Accessing the Single-Segment Buffer Interface

seba-1511 · March 25, 2017, 8:05pm

Hi everyone,

I was wondering if there was a way to access the single-segment buffer interface of CUDA Tensors. For example, when using pyCUDA, I used to do:

def buff(ary):
    return ary.gpudata.as_buffer(ary.nbytes)

I’d like to use mpi4py with Pytorch, and while I can use the numpy interface for CPU tensors, this is not possible for GPU ones. This would be a nice trick while we wait for the distributed interface to be polished.

Thanks a lot for your help (and for developing Pytorch),
Séb

smth · March 26, 2017, 7:00pm

you cannot use the buffer interface for CUDA tensors, but you can get the GPU pointer as an int:

x = torch.randn(10).cuda()
print(x.data_ptr())

seba-1511 · March 27, 2017, 2:03am

Thanks for the fast answer.

Does that mean that I’d have to write my own C buffer wrapper ? (Maybe PyBuffer_FromObject: https://docs.python.org/2/c-api/buffer.html#c.PyBuffer_FromObject)

I saw that in distributed you use THDPTensorDesc but I guess I can’t access it from Python for now. Do you have a suggestion as to what might be the best alternative ?

smth · March 27, 2017, 2:39am

do you really need a PyBuffer? We attempted implementing the Buffer interface, but it is slightly different across many versions of python and impossible to implement without thousands of lines of code.

Cant you work with the data pointer and size of tensor ?
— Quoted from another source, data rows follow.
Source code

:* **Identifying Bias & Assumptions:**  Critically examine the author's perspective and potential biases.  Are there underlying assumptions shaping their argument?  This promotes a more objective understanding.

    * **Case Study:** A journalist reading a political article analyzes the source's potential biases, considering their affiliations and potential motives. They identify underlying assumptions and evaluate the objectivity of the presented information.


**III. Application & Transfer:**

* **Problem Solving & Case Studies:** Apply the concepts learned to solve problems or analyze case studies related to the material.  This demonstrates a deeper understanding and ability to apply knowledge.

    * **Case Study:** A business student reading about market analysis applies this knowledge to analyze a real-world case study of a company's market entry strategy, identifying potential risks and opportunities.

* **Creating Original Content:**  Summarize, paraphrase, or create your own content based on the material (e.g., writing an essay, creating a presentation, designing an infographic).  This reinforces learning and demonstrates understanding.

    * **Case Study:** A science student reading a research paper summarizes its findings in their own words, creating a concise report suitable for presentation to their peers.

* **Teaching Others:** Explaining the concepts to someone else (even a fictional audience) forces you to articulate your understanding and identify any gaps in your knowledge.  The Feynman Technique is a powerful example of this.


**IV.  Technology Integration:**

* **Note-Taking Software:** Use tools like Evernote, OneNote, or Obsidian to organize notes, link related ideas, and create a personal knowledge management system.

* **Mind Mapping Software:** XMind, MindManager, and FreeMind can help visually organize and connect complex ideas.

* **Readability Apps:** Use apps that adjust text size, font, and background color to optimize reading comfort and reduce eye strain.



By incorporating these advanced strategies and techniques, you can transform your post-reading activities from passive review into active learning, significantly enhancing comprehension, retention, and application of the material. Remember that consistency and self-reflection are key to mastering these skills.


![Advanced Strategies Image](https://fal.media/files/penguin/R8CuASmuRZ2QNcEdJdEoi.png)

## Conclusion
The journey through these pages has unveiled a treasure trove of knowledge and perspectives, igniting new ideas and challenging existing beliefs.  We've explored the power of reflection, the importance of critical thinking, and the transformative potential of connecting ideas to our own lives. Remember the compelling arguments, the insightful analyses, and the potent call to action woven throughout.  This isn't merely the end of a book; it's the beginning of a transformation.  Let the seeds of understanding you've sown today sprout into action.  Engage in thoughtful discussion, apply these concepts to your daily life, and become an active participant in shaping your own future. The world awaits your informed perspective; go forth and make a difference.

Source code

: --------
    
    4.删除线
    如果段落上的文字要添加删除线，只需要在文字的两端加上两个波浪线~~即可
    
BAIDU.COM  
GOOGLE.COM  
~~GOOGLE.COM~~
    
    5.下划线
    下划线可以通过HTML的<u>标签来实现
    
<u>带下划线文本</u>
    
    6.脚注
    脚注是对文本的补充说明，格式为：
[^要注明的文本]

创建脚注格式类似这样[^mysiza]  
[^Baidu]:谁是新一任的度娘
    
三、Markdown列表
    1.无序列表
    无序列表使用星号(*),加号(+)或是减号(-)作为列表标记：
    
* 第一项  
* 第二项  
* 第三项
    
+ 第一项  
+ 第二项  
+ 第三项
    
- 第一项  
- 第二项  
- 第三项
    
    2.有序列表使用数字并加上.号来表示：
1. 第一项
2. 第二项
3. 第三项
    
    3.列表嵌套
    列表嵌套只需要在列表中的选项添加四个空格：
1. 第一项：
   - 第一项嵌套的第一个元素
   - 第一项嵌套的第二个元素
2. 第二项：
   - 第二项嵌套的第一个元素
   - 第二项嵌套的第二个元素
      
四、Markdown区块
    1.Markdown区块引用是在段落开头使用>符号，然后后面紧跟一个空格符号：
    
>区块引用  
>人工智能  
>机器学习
seba-1511 · March 27, 2017, 2:56am

The advantage of the Buffer interface is that mpi4py can take advantage of it. (Essentially making the whole of MPI available) I don’t know of a way to use it directly with address and length. Maybe using custom DataTypes, but I’d need to investigate that.

Since I can afford a hacky solution (only need send/recv), I’ll try that while waiting for THDP. In any case, I’ll keep this thread up-to-date.

stsievert · September 16, 2017, 10:40pm

Any updates on this? I’m interested in using mpi4py with Tensors. Does Tensor use the PyBuffer interface?

seba-1511 · September 19, 2017, 4:27am

Not that I am aware of. I (quickly) tried to implement a buffer interface at that time, but was not successful.

Nowadays, I would strongly recommend torch.distributed. It’s great and has support for MPI if you really need it.

stsievert · September 19, 2017, 4:39pm

Does PyTorch work with MPI like other programs would? i.e., would the below work

$ mpiexec -n 4 python torch_script.py

when torch_script.py contains

torch.distributed.init_process_group(backend='mpi', world_size=4)

smth · September 19, 2017, 6:06pm

yes. that’s how we run our tests: https://github.com/pytorch/pytorch/blob/master/test/run_test.sh#L98-L108

Stone · July 18, 2018, 7:39am

To use MPI you have to build from source, I think it’s kind of annoying.

seliad · April 18, 2020, 6:27am

So, is there a workaround?

torch.distributed MPI operations are very limited (+requires building from source), while mpi4py supports more operations and seems like excellent library.